• Jobs
1. Name every person mentioned by name in the news article about Ofsted and the Little Stars nursery case, including the byline.
2. From the news article about Ofsted and the Little Stars nursery case, write out the passage that begins at the words "Ofsted has responded" and ends after the words "a coordinated manner'.".
3. Pick up the news article about Ofsted and the Little Stars nursery case after its final sentence and write the next few sentences.

• Excerpt to read
<<<<
Article By: Julia Corbett, News Editor

Ofsted has responded to a serious case review into the rape of a child at Little Stars nursery in Birmingham by apologising for failing “to stop this dangerous and manipulative child abuser sooner”.

Jailed for life in 2011, 21-year-old nursery worker Paul Wilson pleaded guilty to raping a child in the nursery and admitted 47 counts of grooming teenage girls over the internet.

The serious case review report said 'there were obvious pointers that should have raised the alarm, yet both Ofsted and the local authority failed to recognise them and respond appropriately in a coordinated manner'.

Louise Soden, Ofsted’s regional director for West Midlands, apologised for the failures from Ofsted and said: “We very much regret that our inspection regime in 2010 did not help to stop this dangerous and manipulative child abuser sooner.

“We have long since strengthened our inspection and investigation practices to tighten the processes that existed at the time. Local authorities have the lead responsibility for investigating child protection matters and we have worked to clarify our respective roles so that nothing falls through the net.”

The serious case review revealed that it was known by the nursery, Ofsted and the local authority that Mr Wilson had a ‘special friendship’ with the child which was not examined in more detail.

Proper safeguarding procedures were not followed at the nursery as it found the abuse of the child had taken place in the bathroom which was located off the room in which Wilson worked. Mobile phones were not allowed in the nursery but were kept in staff pockets in the kitchen area. On the two occasions when he filmed the abuse, he was bringing the child in from the outside play area to go to the toilet and had to pass through the kitchen and was able to get his phone from his pocket.
>>>>
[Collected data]
<<<<
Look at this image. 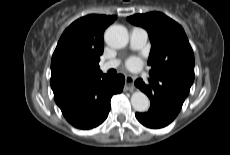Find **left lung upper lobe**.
Segmentation results:
<instances>
[{
    "mask_svg": "<svg viewBox=\"0 0 230 155\" xmlns=\"http://www.w3.org/2000/svg\"><path fill=\"white\" fill-rule=\"evenodd\" d=\"M148 31L152 44L148 59L151 78L176 84L188 92L194 81V53L183 28L160 12L127 18Z\"/></svg>",
    "mask_w": 230,
    "mask_h": 155,
    "instance_id": "obj_1",
    "label": "left lung upper lobe"
}]
</instances>
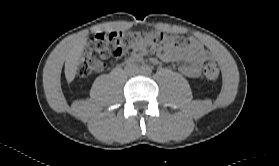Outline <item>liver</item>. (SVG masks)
<instances>
[{
    "instance_id": "1",
    "label": "liver",
    "mask_w": 279,
    "mask_h": 166,
    "mask_svg": "<svg viewBox=\"0 0 279 166\" xmlns=\"http://www.w3.org/2000/svg\"><path fill=\"white\" fill-rule=\"evenodd\" d=\"M86 41V37L77 39L66 55L65 77L68 83L72 82L75 78L79 65V59L82 55Z\"/></svg>"
}]
</instances>
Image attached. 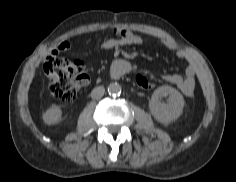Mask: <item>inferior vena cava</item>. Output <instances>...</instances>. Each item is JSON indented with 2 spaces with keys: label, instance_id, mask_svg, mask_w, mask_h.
Wrapping results in <instances>:
<instances>
[{
  "label": "inferior vena cava",
  "instance_id": "obj_1",
  "mask_svg": "<svg viewBox=\"0 0 236 182\" xmlns=\"http://www.w3.org/2000/svg\"><path fill=\"white\" fill-rule=\"evenodd\" d=\"M105 93V88L103 86L95 87L91 92V98L100 99Z\"/></svg>",
  "mask_w": 236,
  "mask_h": 182
}]
</instances>
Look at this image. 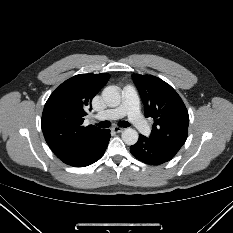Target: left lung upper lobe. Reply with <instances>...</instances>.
>>>>
• Replies
1. Julia Corbett, Paul Wilson, Louise Soden

2.
Ofsted has responded to a serious case review into the rape of a child at Little Stars nursery in Birmingham by apologising for failing “to stop this dangerous and manipulative child abuser sooner”.

Jailed for life in 2011, 21-year-old nursery worker Paul Wilson pleaded guilty to raping a child in the nursery and admitted 47 counts of grooming teenage girls over the internet.

The serious case review report said 'there were obvious pointers that should have raised the alarm, yet both Ofsted and the local authority failed to recognise them and respond appropriately in a coordinated manner'.

3.
The review said Ofsted and Birmingham City Council failed to properly investigate concerns that were raised about the ‘special relationship’, and the serious case review also criticised the nursery’s inspection process which was found to lack depth.

Jane Held, independent chair of the multi-agency Birmingham Safeguarding Children Board, which carried out the serious case review said: “Responsibility for this awful abuse must, and does, lie with the perpetrator. He was clever, duplicitous and manipulative and took advantage of weaknesses in the system.

“Parents should be able to trust the people they leave their children with to ensure that children are properly protected. In this case there were unfortunately a number of weaknesses in the way that nursery was run and a number of opportunities to intervene earlier and prevent the continuation of abuse which were missed.”

The serious case review report concluded there was:

* Poor management within the nursery

* A failure on the part of Ofsted and the local authority to investigate properly concerns about the Wilson's behaviour

* A lack of rigour and depth to inspection processes

* National issues relating to the quality of early years qualifications

* A need for more resources to be made available to police so they can respond to the increasing incidence of internet abuse

The review also called for 'those responsible for managing individual nurseries to make sure that the highest standards are maintained in relation to safeguarding practice and create a culture where the voice of everyone in the staff team, including students on placement, is valued and heard'.